- Opening Delimiter -

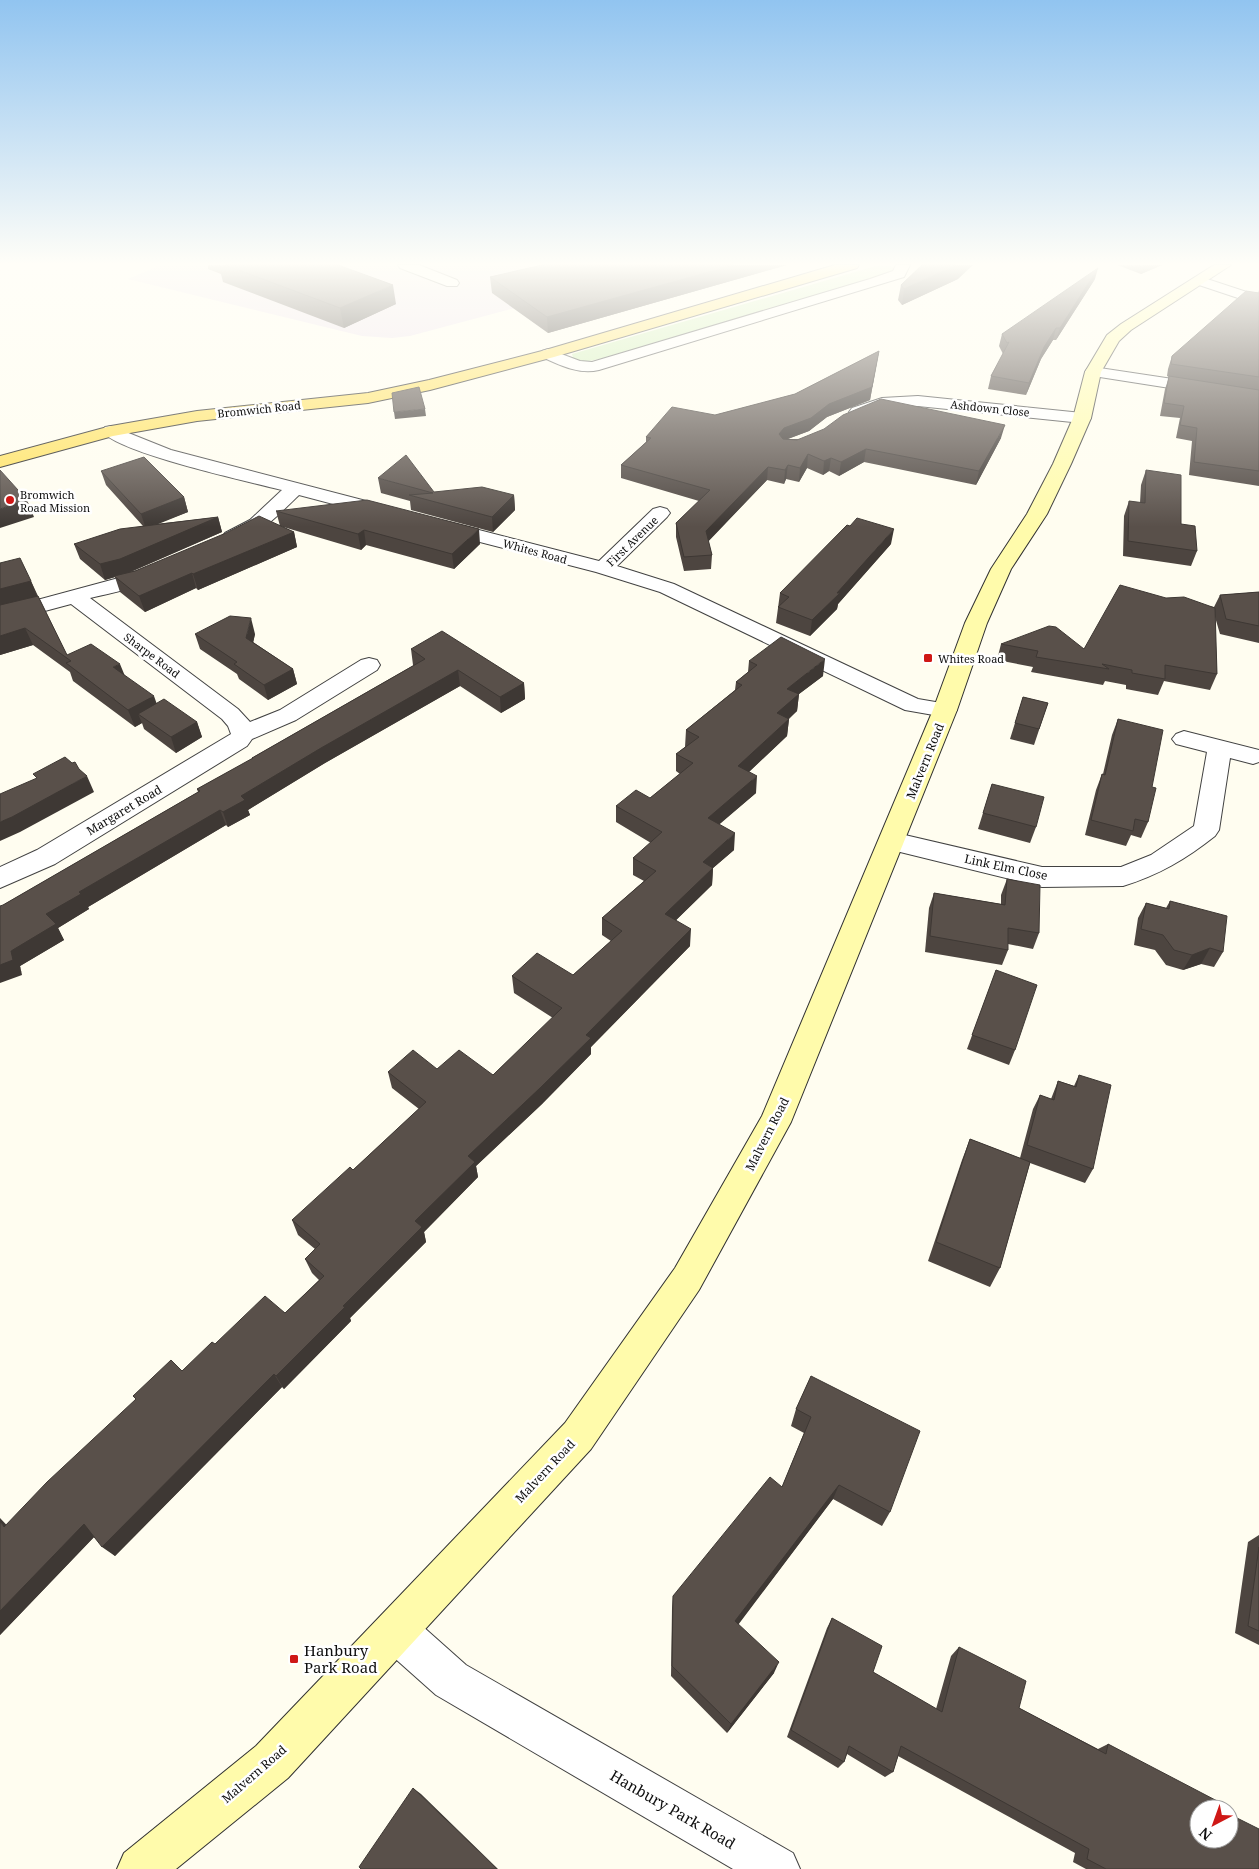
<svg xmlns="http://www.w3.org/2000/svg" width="1259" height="1869" font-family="'Noto Serif',serif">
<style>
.industrial{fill:#eee2ee}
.green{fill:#cfefb5}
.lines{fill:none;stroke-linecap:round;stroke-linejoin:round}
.street-casing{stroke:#424242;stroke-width:2}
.secondary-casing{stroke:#313131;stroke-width:2}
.primary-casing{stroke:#202020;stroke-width:2}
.street{fill:#fff;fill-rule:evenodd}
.secondary{fill:#fffbab;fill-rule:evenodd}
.primary{fill:#ffe260;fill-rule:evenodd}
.wall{fill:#4d4540}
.shaded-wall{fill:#3e3834}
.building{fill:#59504a;stroke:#3e3834}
.poi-dot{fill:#cf1816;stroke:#fff;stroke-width:2}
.labels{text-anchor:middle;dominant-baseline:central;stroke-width:5;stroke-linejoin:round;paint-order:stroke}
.far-street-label{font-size:11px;fill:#0f0f0f;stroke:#fff}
.far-poi-label{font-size:11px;fill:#0f0f0f;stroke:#fff;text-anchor:start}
.street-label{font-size:12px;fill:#0f0f0f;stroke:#fff}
.near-poi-label{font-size:15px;fill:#0f0f0f;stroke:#fff;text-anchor:start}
.near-street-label{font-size:15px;fill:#0f0f0f;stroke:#fff}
</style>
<rect width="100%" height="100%" fill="#fffdf0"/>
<path class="industrial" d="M161 265H676L410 336 392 338 362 336 128 279Z"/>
<path class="green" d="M879 265 891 266 895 269 889 273 604 358 584 362 573 358 572 354Z"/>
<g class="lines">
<defs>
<path id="street" d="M398 265H419L457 280 459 283 457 286H447L400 268Z
M896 265H910L904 277 599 370C579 375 560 365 542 357L540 354 542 351 548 349 580 361 592 362 870 279 893 271Z
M1201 277 1259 296V305L1196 284 1194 281 1196 278Z
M1093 367 1259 392V402L1087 375 1085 372 1087 369Z
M918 396 1082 413 1088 414 1091 418 1088 422 1082 423 918 406 884 408 858 417 852 416 849 412 852 408 882 398Z
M111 426 171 450 393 508 396 512 393 516 386 518 299 495C282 511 250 547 225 541L222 537 225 533 250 520 282 490C251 482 117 453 102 431L105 427Z
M660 507 667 509 670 513 667 517 617 566 674 584 918 699 953 705 957 710 953 715 945 717 905 710 660 592 596 572 437 531 434 527 437 523 444 521 599 561 653 509Z
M151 566 158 568 161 572C151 586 107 594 90 598L238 709 250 722 280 710 361 660 369 658 377 660 380 665 377 670 296 720 252 739 247 746 55 864 0 888V867L37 850 231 734 228 726 222 719 71 604 0 623V610L126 576Z
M1184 731 1259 750V762L1253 764 1230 758 1219 830 1215 836C1186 859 1159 875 1123 886L1042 887 892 850 883 847 879 841 883 835 892 832 1042 867H1121L1151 855 1194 826 1207 752 1176 744 1172 739 1176 734Z
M396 1610 411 1616 466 1665 793 1853 800 1869H733L436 1695 381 1646 375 1631 381 1616Z"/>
<path id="secondary" d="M1214 265H1231L1131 330 1119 341 1101 372 1091 418 1071 464 1047 514 1011 569 987 623 957 710 791 1122 699 1290 591 1449 288 1778 176 1869H117L124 1853 256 1746 565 1423 675 1268 762 1116 933 710 965 623 991 569 1027 514 1053 464 1073 418 1085 372 1107 335 1121 324Z"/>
<path id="primary" d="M835 265H859L857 268 554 357 430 390 368 403 197 421 113 436 0 467V456L111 426 197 411 368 393 429 380 542 351Z"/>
</defs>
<use href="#street" class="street-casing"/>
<use href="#secondary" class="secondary-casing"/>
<use href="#primary" class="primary-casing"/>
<use href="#street" class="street"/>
<use href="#secondary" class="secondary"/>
<use href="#primary" class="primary"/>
</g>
<path class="wall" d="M208 265H338L396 304 344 328 223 282 221 274 208 269Z
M542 265H787L548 333 492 293 490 277Z
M1117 265H1162L1141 274Z
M958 279 902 305 898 300 901 285Z
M1095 279 1056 340H1053L1041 359 1026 395 988 389 991 376 1003 354 999 346 1002 334Z
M1259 290V486L1189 475 1192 441 1176 438 1180 418 1160 416 1165 389 1169 377 1167 376 1168 369 1172 356 1258 293Z
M879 351 870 400 827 417 809 431 788 439 1001 438 976 485 864 462 839 476 829 471 823 475 807 468 799 482 786 479 784 484 767 480 708 541 712 555 711 569 684 571 676 537V523L699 501 621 478V465L646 442V437L715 415 795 394Z
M1146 470 1181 524 1197 551 1191 566 1123 556 1124 516 1129 501 1140 503 1141 485Z
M101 471 184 497 188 512 156 524 218 517 222 532 131 572 280 526 276 511 480 544 454 569 366 545 361 550 280 526 294 532 297 547 198 590 196 588 145 612 120 592 115 577 105 580 80 559 74 544 143 526 106 485Z
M378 478 434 492 514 495 515 510 493 532 411 510 410 501 381 493Z
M891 544 838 604 837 609 810 636 776 623 780 593Z
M0 563 31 581 38 596 67 655 124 675 156 703 197 722 202 737 176 753 144 729 142 723 135 727 73 681 70 672 33 645 0 655Z
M1259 592V643L1220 634 1215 617 1217 674 1210 690 1164 681 1158 695 1126 689V685L1105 681 1103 685 1031 672 1033 667 997 660 1001 644 1084 649 1166 598 1214 607 1220 595Z
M195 634H255L253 642 293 669 297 684 268 700 239 679 237 674 200 649Z
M411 649 524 683 525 699 501 713 460 686 325 763 248 810 250 815 228 827 226 825 88 907 89 909 58 928 64 940 20 966 22 975 3 905 198 792 197 789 252 759V758L414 665H413Z
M749 661 823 676 799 694 797 711 789 719 787 736 749 772 756 793 719 824 734 850 713 868 712 885 676 920 690 946 591 1047V1054L542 1104 476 1166 478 1177 424 1232 426 1242 350 1318 351 1321 284 1389 282 1387 115 1556 94 1537 0 1635 7 1524 182 1371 215 1344 285 1313 319 1280 312 1273 305 1259 315 1249 298 1235 292 1220 353 1170 419 1109 392 1088 388 1072 437 1069 493 1075 553 1018 514 993 512 976 573 975 611 941 602 935V918L644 881 633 875V858L651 843 616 822V806L650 798 680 774 676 771V754L685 747 686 730 735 690 736 682 748 672Z
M1023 697 1048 703 1034 745 1010 739Z
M1118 719 1152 787 1148 822 1141 838 1131 835 1126 846 1085 835 1096 790 1102 774H1103L1112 735Z
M992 784 1036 827 1030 843 978 829Z
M1007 879 1039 933 1033 949 1008 944V950L1002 965 925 952 929 908 934 893 1001 904V895Z
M1170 901 1223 952 1214 967 1201 964 1183 970 1166 965 1155 950 1134 945 1138 918 1146 903 1166 908Z
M996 970 1015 1050 1009 1065 967 1049Z
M1079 1075 1093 1169 1085 1183 1030 1163 1000 1268 990 1287 928 1261 962 1160 970 1139 1020 1158 1033 1109 1040 1095 1051 1099 1058 1081 1074 1086Z
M811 1376 890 1512 882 1526 833 1499 738 1624 774 1673 727 1733 671 1676 672 1608 673 1596 782 1487 804 1433 791 1426 796 1409Z
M1259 1535V1645L1235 1633 1248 1542Z
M832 1618 873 1672 936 1709 951 1656 959 1647 1019 1708 1098 1749 1108 1744 1220 1809 1259 1869H1086L1073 1862 1075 1853 898 1756 893 1772 885 1777 847 1754 844 1762 838 1768 787 1737 827 1628Z"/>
<path class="shaded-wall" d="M734 265H787L548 333 547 317Z
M956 265H973L958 279 902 305 904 289Z
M1144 265H1162L1141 274Z
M1098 268 1095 279 1056 340 1060 328Z
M393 285 396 304 344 328 340 308Z
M1056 328 1053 340 1041 359 1026 395 1029 383 1044 347Z
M879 351 870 400 827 417 809 431 782 441 779 434 784 428Z
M425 409 426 416 395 419 394 412Z
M1005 425 1001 438 976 485 979 471Z
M866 449 864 462 839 476 841 462Z
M808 454 807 468 799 482 800 468Z
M831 458 829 471 823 475 824 461Z
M788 465 786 479 784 484 785 470Z
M768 467 767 480 705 545 706 531Z
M514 495 515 510 493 532 492 517Z
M184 497 188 512 146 529 141 514Z
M27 500 34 517 0 528V509Z
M218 517 222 532 125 574 105 580 100 564Z
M479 529 480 544 454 569 452 554Z
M894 529 891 544 838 604 837 609 810 636 812 620Z
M364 530 366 545 361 550 358 534Z
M294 532 297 547 198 590 193 574Z
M192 573 196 588 145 612 139 596Z
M31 581 38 598 0 608V589Z
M251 618 255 634 251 653 246 638Z
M25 628 33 645 0 655V636Z
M825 659 823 676 799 694 797 711 775 730 777 713 787 689Z
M120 664 127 681 113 667Z
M293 669 297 684 268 700 264 685Z
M458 670 460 686 325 763 248 810 250 815 228 827 223 812 241 796 321 748Z
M524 683 525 699 501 713 500 697Z
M154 696 160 713 138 714 142 723 135 727 128 710Z
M789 719 787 736 737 783 738 766Z
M197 722 202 737 176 753 171 737Z
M87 776 94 792 20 832 0 841V822Z
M757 776 756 793 707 835 708 818Z
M220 810 226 825 88 907 89 909 58 928 64 940 20 966 22 975 0 983V965L11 951 46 914 79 892Z
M735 833 734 850 713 868 712 885 665 931V914L703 862Z
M691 929 690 946 591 1047V1054L542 1104 476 1166 478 1177 424 1232 426 1242 350 1318 351 1321 284 1389 276 1376 343 1306 415 1221 468 1156 586 1035Z
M1210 948 1201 964 1183 970 1192 955Z
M274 1374 282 1387 115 1556 102 1547Z
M839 1485 833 1499 732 1633 735 1621Z
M0 1518 18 1537 4 1527 0 1522Z
M84 1524 96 1535 0 1635V1611Z
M779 1662 774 1673 727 1733 731 1724Z
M413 1788 421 1794 498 1869H497Z"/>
<path class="building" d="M225 265H338L393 285 340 308Z
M542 265H734L547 317 490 277Z
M922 265H956L904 289 901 285Z
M1098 268 1060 328H1056L1044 347 1029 383 991 376 1009 342 1007 343 1002 334Z
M1246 291 1259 293V377L1171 364 1172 356Z
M879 351 872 387 829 404 811 418 784 428 779 434 783 439 797 440 824 429 843 415 881 399 1005 425 979 471 866 449 841 462 831 458 824 461 808 454 800 468 788 465 785 470 768 467 706 531 712 555 684 557 676 523 710 490 621 465 651 438 646 437 672 407 715 415 795 394Z
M1169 376 1259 390V471L1194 462 1197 428 1180 425 1184 406 1164 403Z
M419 387 425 409 394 412 392 393Z
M406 455 434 492 482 487 514 495 492 517 409 495 433 493 378 478Z
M144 457 184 497 141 514 101 471Z
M0 470 27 500 0 509Z
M1146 470 1181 475V524L1195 526 1197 551 1128 541 1129 501 1145 503Z
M367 500 479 529 452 554 364 530 358 534 276 511Z
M259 516 294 532 193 574 192 573 139 596 114 576 135 571 226 533Z
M218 517 120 559 100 564 74 544 120 529Z
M857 518 894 529 837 593H840L812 620 778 607 789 597 780 593 847 525 850 526Z
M20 558 31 581 0 589V563Z
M1120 585 1166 598 1184 597 1215 608 1217 674 1165 665V679L1132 673V670L1102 664 1109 669 1036 657 1038 651 1001 644 1049 626 1056 627 1084 649Z
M1259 592V626L1226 619 1220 595Z
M38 596 67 655 91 644 120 664 113 667 154 696 128 710 66 663 71 661 25 628 0 636V605Z
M230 616 251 618 246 638 293 669 264 685 234 664 237 662 195 634Z
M442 631 524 683 500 697 458 670 321 748 241 796 245 800 223 812 220 810 79 892 81 894 46 914 56 924 11 951 13 960 0 965V906L3 905 200 791 197 789 253 758H252L425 659 411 649Z
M781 637 825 659 787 689 799 694 777 713 789 719 738 766 757 776 708 818 735 833 703 862 713 868 665 914 691 929 586 1035 591 1038 540 1088 468 1156 475 1162 415 1221 422 1227 343 1306 345 1307 276 1376 274 1374 102 1547 84 1524 0 1611V1522L4 1527 47 1482 136 1399 133 1396 171 1360 182 1371 212 1342 215 1344 265 1296 285 1313 324 1276 305 1259 320 1244 292 1220 350 1167 353 1170 426 1102 388 1072 413 1050 437 1069 459 1050 493 1075 562 1008 512 976 537 953 573 975 622 931 602 918 656 871 633 858 662 832 616 806 636 790 650 798 693 763 676 754 699 737 686 730 742 685 736 682 757 665 749 661Z
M1023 697 1048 703 1039 729 1015 723Z
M164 699 197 722 171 737 138 714Z
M1118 719 1163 730 1152 787 1156 788 1148 822 1135 819 1133 831 1091 820 1102 774 1105 775Z
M65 757 72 763 75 762 79 769 87 776 12 817 0 822V794L37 778 33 774Z
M992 784 1044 797 1036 827 983 813Z
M1007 879 1040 885 1039 933 1008 928V950L930 936 934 893 1005 905Z
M1170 901 1227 916 1223 952 1210 948 1192 955 1174 950 1163 935 1141 929 1146 903 1169 909Z
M996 970 1037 985 1015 1050 972 1035Z
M1079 1075 1111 1085 1093 1169 1027 1145 1040 1095 1054 1100 1058 1081 1076 1087Z
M970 1139 1030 1162 1000 1268 936 1242Z
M811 1376 920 1431 890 1512 839 1485 735 1621 779 1662 731 1724 672 1666 673 1596 770 1477 782 1487 811 1417 796 1409Z
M1259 1547V1631L1248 1626Z
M832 1618 882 1646 873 1672 942 1712 959 1647 1026 1681 1019 1708 1106 1754 1108 1744 1221 1803 1220 1809H1199V1839H1229V1814L1259 1829V1869H1106L1087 1859 1089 1849 901 1746 893 1772 849 1746 844 1762 791 1730Z
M413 1788 497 1869H361L359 1867Z"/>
<linearGradient id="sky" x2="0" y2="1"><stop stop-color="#91c4f0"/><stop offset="0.5" stop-color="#fffef8"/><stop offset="1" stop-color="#fffef8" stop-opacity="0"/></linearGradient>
<rect width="1259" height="527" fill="url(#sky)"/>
<g class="poi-dot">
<circle cx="10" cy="500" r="5"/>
<rect x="923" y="653" width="10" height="10" rx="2.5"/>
<rect x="289" y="1654" width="10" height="10" rx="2.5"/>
</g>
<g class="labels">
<g class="far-street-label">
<text transform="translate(990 408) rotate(6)">Ashdown Close</text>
<text transform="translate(259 409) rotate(-6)">Bromwich Road</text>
<text transform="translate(632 541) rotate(-44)">First Avenue</text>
<text transform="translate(535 551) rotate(15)">Whites Road</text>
<text transform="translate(152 655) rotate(37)">Sharpe Road</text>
</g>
<g class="far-poi-label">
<text x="20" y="494">Bromwich<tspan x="20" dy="13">Road Mission</tspan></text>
<text x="938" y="658">Whites Road</text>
</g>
<g class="street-label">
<text transform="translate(925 761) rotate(-68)">Malvern Road</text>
<text transform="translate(124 810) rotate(-31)">Margaret Road</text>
<text transform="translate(1006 867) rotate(12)">Link Elm Close</text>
<text transform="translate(767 1134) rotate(-63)">Malvern Road</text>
<text transform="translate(545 1471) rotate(-47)">Malvern Road</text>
<text transform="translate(254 1774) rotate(-41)">Malvern Road</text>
</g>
<g class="near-poi-label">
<text x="304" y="1650">Hanbury<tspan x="304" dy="17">Park Road</tspan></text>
</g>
<g class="near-street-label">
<text transform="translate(673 1809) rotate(30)">Hanbury Park Road</text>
</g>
</g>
<g transform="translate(1214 1824) rotate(221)"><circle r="24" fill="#ffffff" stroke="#9f9f9f"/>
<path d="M0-4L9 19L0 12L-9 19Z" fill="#cf1816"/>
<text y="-8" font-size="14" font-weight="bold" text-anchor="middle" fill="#0f0f0f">N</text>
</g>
</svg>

- Closing Delimiter -

### Work request
Look above for the line with "M1056 328 1053" and the line with "M419 387 425 409 394 412 392 393Z". Write out those two lines and all the lines between them, exactly, and no others.

### Reply
M1056 328 1053 340 1041 359 1026 395 1029 383 1044 347Z
M879 351 870 400 827 417 809 431 782 441 779 434 784 428Z
M425 409 426 416 395 419 394 412Z
M1005 425 1001 438 976 485 979 471Z
M866 449 864 462 839 476 841 462Z
M808 454 807 468 799 482 800 468Z
M831 458 829 471 823 475 824 461Z
M788 465 786 479 784 484 785 470Z
M768 467 767 480 705 545 706 531Z
M514 495 515 510 493 532 492 517Z
M184 497 188 512 146 529 141 514Z
M27 500 34 517 0 528V509Z
M218 517 222 532 125 574 105 580 100 564Z
M479 529 480 544 454 569 452 554Z
M894 529 891 544 838 604 837 609 810 636 812 620Z
M364 530 366 545 361 550 358 534Z
M294 532 297 547 198 590 193 574Z
M192 573 196 588 145 612 139 596Z
M31 581 38 598 0 608V589Z
M251 618 255 634 251 653 246 638Z
M25 628 33 645 0 655V636Z
M825 659 823 676 799 694 797 711 775 730 777 713 787 689Z
M120 664 127 681 113 667Z
M293 669 297 684 268 700 264 685Z
M458 670 460 686 325 763 248 810 250 815 228 827 223 812 241 796 321 748Z
M524 683 525 699 501 713 500 697Z
M154 696 160 713 138 714 142 723 135 727 128 710Z
M789 719 787 736 737 783 738 766Z
M197 722 202 737 176 753 171 737Z
M87 776 94 792 20 832 0 841V822Z
M757 776 756 793 707 835 708 818Z
M220 810 226 825 88 907 89 909 58 928 64 940 20 966 22 975 0 983V965L11 951 46 914 79 892Z
M735 833 734 850 713 868 712 885 665 931V914L703 862Z
M691 929 690 946 591 1047V1054L542 1104 476 1166 478 1177 424 1232 426 1242 350 1318 351 1321 284 1389 276 1376 343 1306 415 1221 468 1156 586 1035Z
M1210 948 1201 964 1183 970 1192 955Z
M274 1374 282 1387 115 1556 102 1547Z
M839 1485 833 1499 732 1633 735 1621Z
M0 1518 18 1537 4 1527 0 1522Z
M84 1524 96 1535 0 1635V1611Z
M779 1662 774 1673 727 1733 731 1724Z
M413 1788 421 1794 498 1869H497Z"/>
<path class="building" d="M225 265H338L393 285 340 308Z
M542 265H734L547 317 490 277Z
M922 265H956L904 289 901 285Z
M1098 268 1060 328H1056L1044 347 1029 383 991 376 1009 342 1007 343 1002 334Z
M1246 291 1259 293V377L1171 364 1172 356Z
M879 351 872 387 829 404 811 418 784 428 779 434 783 439 797 440 824 429 843 415 881 399 1005 425 979 471 866 449 841 462 831 458 824 461 808 454 800 468 788 465 785 470 768 467 706 531 712 555 684 557 676 523 710 490 621 465 651 438 646 437 672 407 715 415 795 394Z
M1169 376 1259 390V471L1194 462 1197 428 1180 425 1184 406 1164 403Z
M419 387 425 409 394 412 392 393Z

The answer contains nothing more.